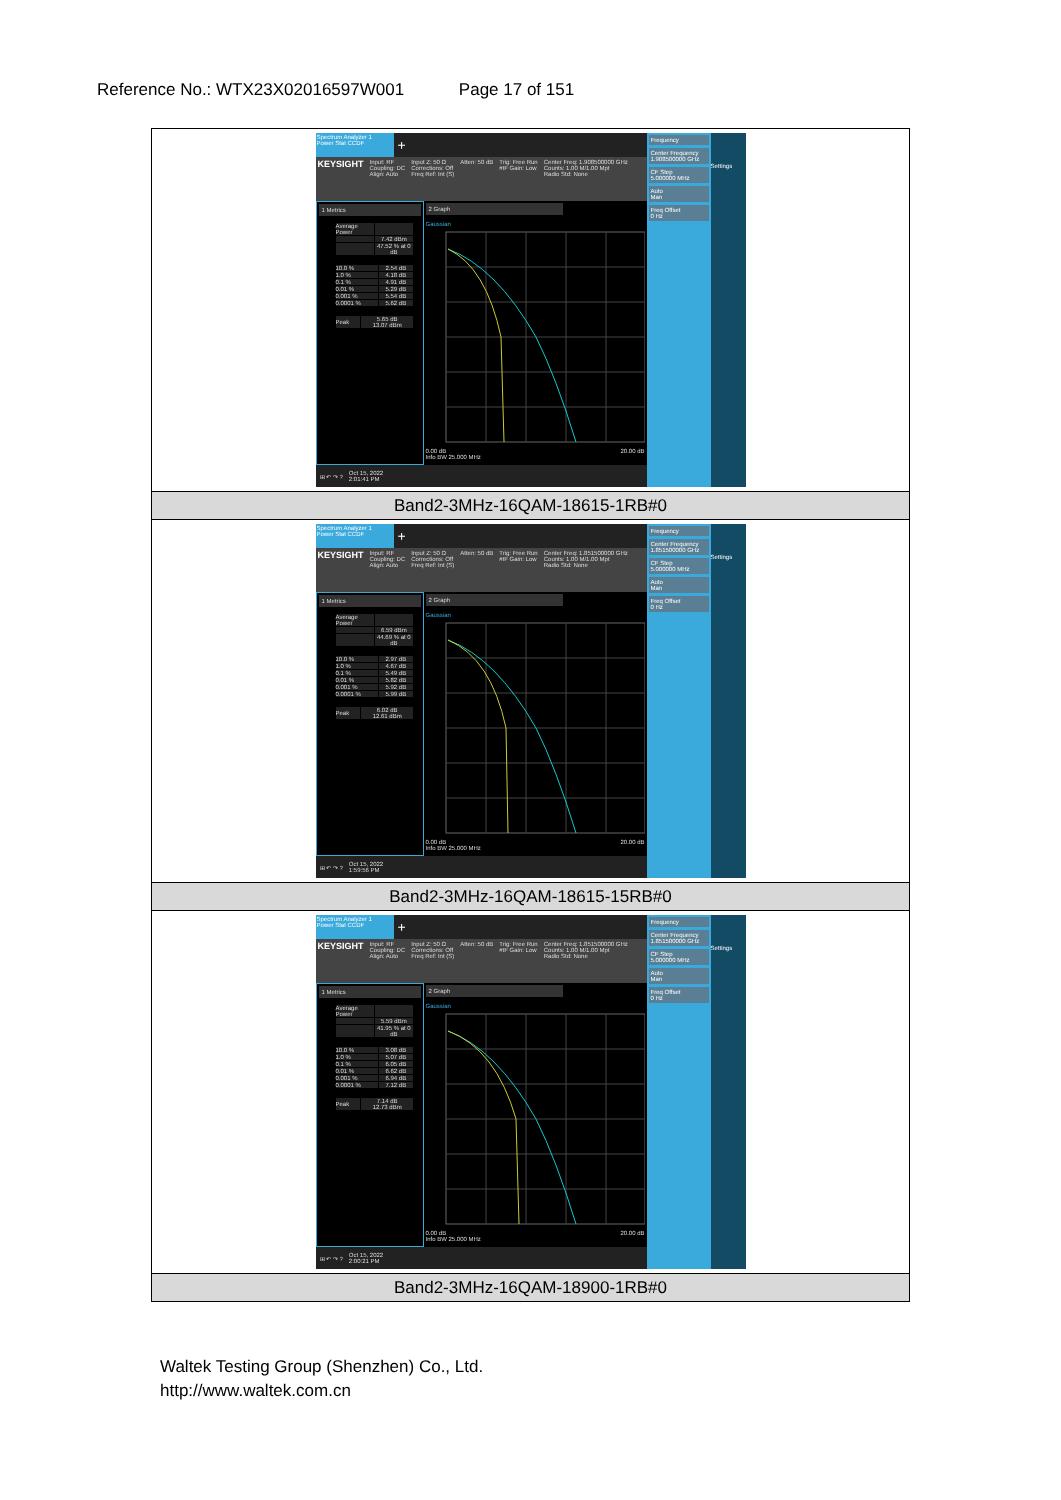Reference No.: WTX23X02016597W001 Page 17 of 151
| Spectrum Analyzer 1 Power Stat CCDF + KEYSIGHT Input: RF Coupling: DC Align: Auto Input Z: 50 Ω Corrections: Off Freq Ref: Int (S) Atten: 50 dB Trig: Free Run #IF Gain: Low Center Freq: 1.908500000 GHz Counts: 1.00 M/1.00 Mpt Radio Std: None 1 Metrics / Average Power / / / / 7.42 dBm / / / 47.52 % at 0 dB / / 10.0 % / 2.54 dB / / 1.0 % / 4.18 dB / / 0.1 % / 4.91 dB / / 0.01 % / 5.29 dB / / 0.001 % / 5.54 dB / / 0.0001 % / 5.62 dB / / Peak / 5.65 dB 13.07 dBm / 2 Graph Gaussian 0.00 dB 20.00 dB Info BW 25.000 MHz ⊞ ↶ ↷ ? Oct 15, 2022 2:01:41 PM Frequency Center Frequency 1.908500000 GHz CF Step 5.000000 MHz Auto Man Freq Offset 0 Hz Settings |
| Band2-3MHz-16QAM-18615-1RB#0 |
| Spectrum Analyzer 1 Power Stat CCDF + KEYSIGHT Input: RF Coupling: DC Align: Auto Input Z: 50 Ω Corrections: Off Freq Ref: Int (S) Atten: 50 dB Trig: Free Run #IF Gain: Low Center Freq: 1.851500000 GHz Counts: 1.00 M/1.00 Mpt Radio Std: None 1 Metrics / Average Power / / / / 6.59 dBm / / / 44.69 % at 0 dB / / 10.0 % / 2.97 dB / / 1.0 % / 4.67 dB / / 0.1 % / 5.49 dB / / 0.01 % / 5.82 dB / / 0.001 % / 5.92 dB / / 0.0001 % / 5.99 dB / / Peak / 6.02 dB 12.61 dBm / 2 Graph Gaussian 0.00 dB 20.00 dB Info BW 25.000 MHz ⊞ ↶ ↷ ? Oct 15, 2022 1:59:56 PM Frequency Center Frequency 1.851500000 GHz CF Step 5.000000 MHz Auto Man Freq Offset 0 Hz Settings |
| Band2-3MHz-16QAM-18615-15RB#0 |
| Spectrum Analyzer 1 Power Stat CCDF + KEYSIGHT Input: RF Coupling: DC Align: Auto Input Z: 50 Ω Corrections: Off Freq Ref: Int (S) Atten: 50 dB Trig: Free Run #IF Gain: Low Center Freq: 1.851500000 GHz Counts: 1.00 M/1.00 Mpt Radio Std: None 1 Metrics / Average Power / / / / 5.59 dBm / / / 41.95 % at 0 dB / / 10.0 % / 3.08 dB / / 1.0 % / 5.07 dB / / 0.1 % / 6.05 dB / / 0.01 % / 6.62 dB / / 0.001 % / 6.94 dB / / 0.0001 % / 7.12 dB / / Peak / 7.14 dB 12.73 dBm / 2 Graph Gaussian 0.00 dB 20.00 dB Info BW 25.000 MHz ⊞ ↶ ↷ ? Oct 15, 2022 2:00:21 PM Frequency Center Frequency 1.851500000 GHz CF Step 5.000000 MHz Auto Man Freq Offset 0 Hz Settings |
| Band2-3MHz-16QAM-18900-1RB#0 |
Waltek Testing Group (Shenzhen) Co., Ltd.
http://www.waltek.com.cn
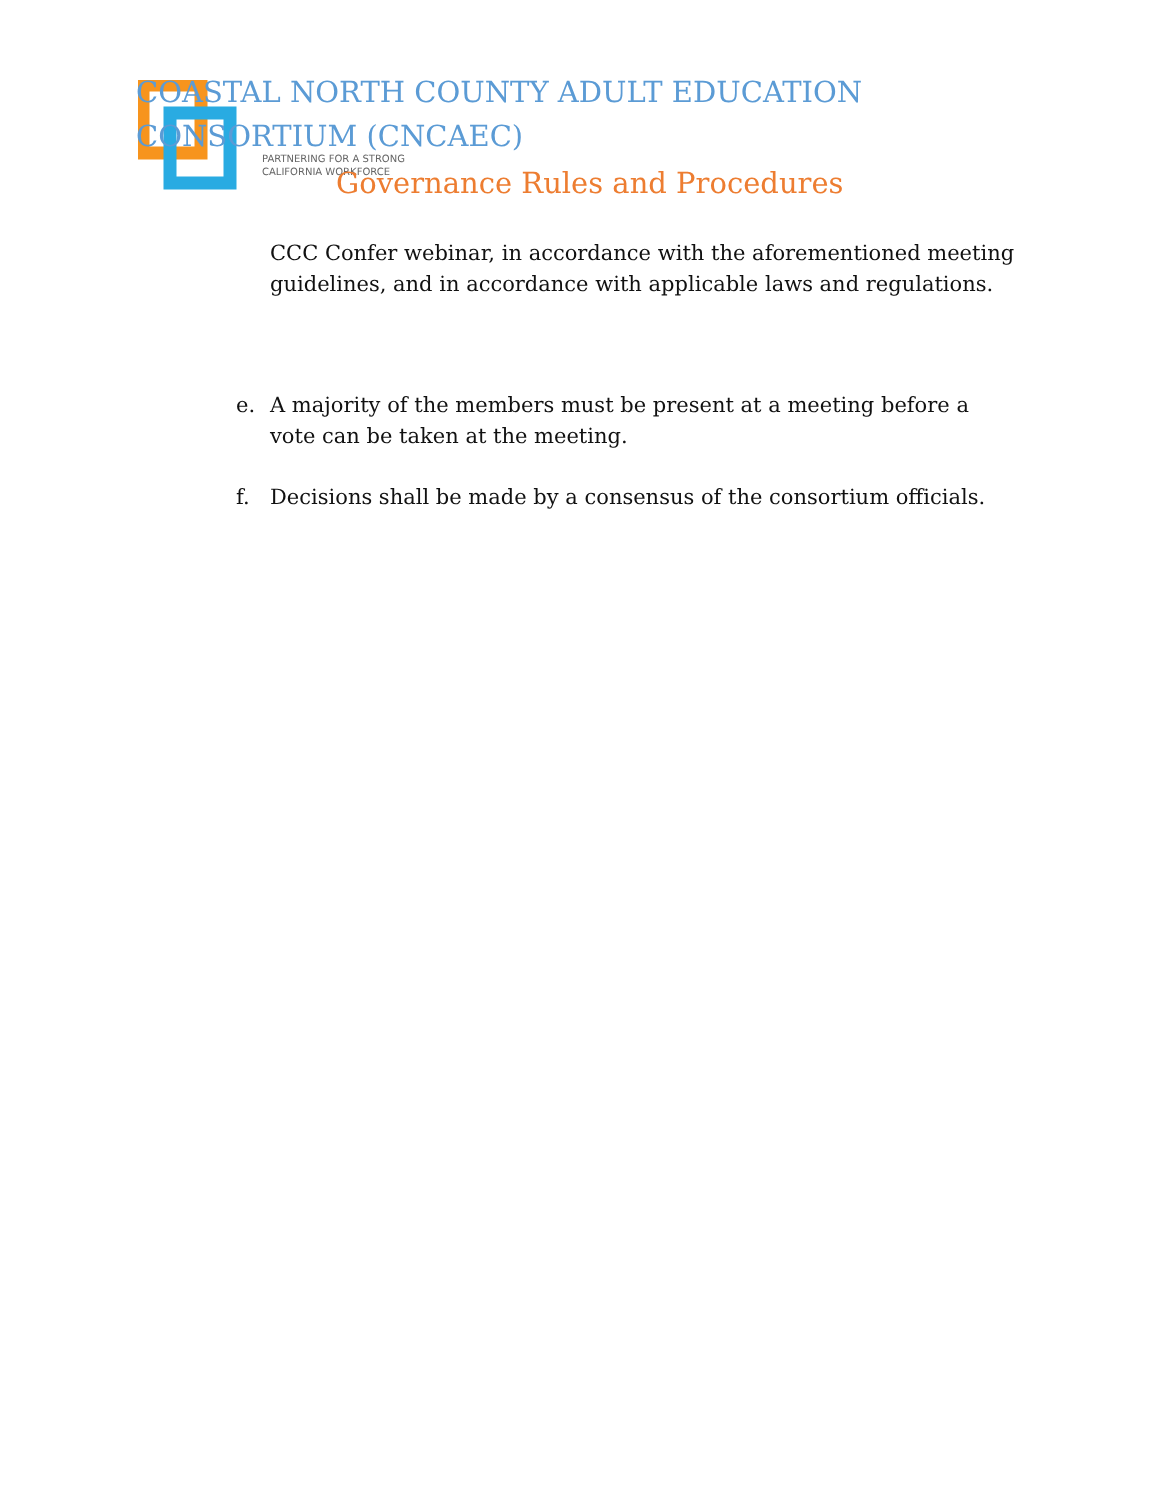PARTNERING FOR A STRONG
CALIFORNIA WORKFORCE
COASTAL NORTH COUNTY ADULT EDUCATION CONSORTIUM (CNCAEC)
Governance Rules and Procedures
CCC Confer webinar, in accordance with the aforementioned meeting guidelines, and in accordance with applicable laws and regulations.
e. A majority of the members must be present at a meeting before a vote can be taken at the meeting.
f. Decisions shall be made by a consensus of the consortium officials.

□ □ □

ASSIGNMENT: Copy the lines exactly. Start at the line with "http://www.waltek.com.cn", end at the last line above, include both, and omit all pictures.

COMPLETED EXERCISE:
http://www.waltek.com.cn
PARTNERING FOR A STRONG
CALIFORNIA WORKFORCE
COASTAL NORTH COUNTY ADULT EDUCATION CONSORTIUM (CNCAEC)
Governance Rules and Procedures
CCC Confer webinar, in accordance with the aforementioned meeting guidelines, and in accordance with applicable laws and regulations.
e. A majority of the members must be present at a meeting before a vote can be taken at the meeting.
f. Decisions shall be made by a consensus of the consortium officials.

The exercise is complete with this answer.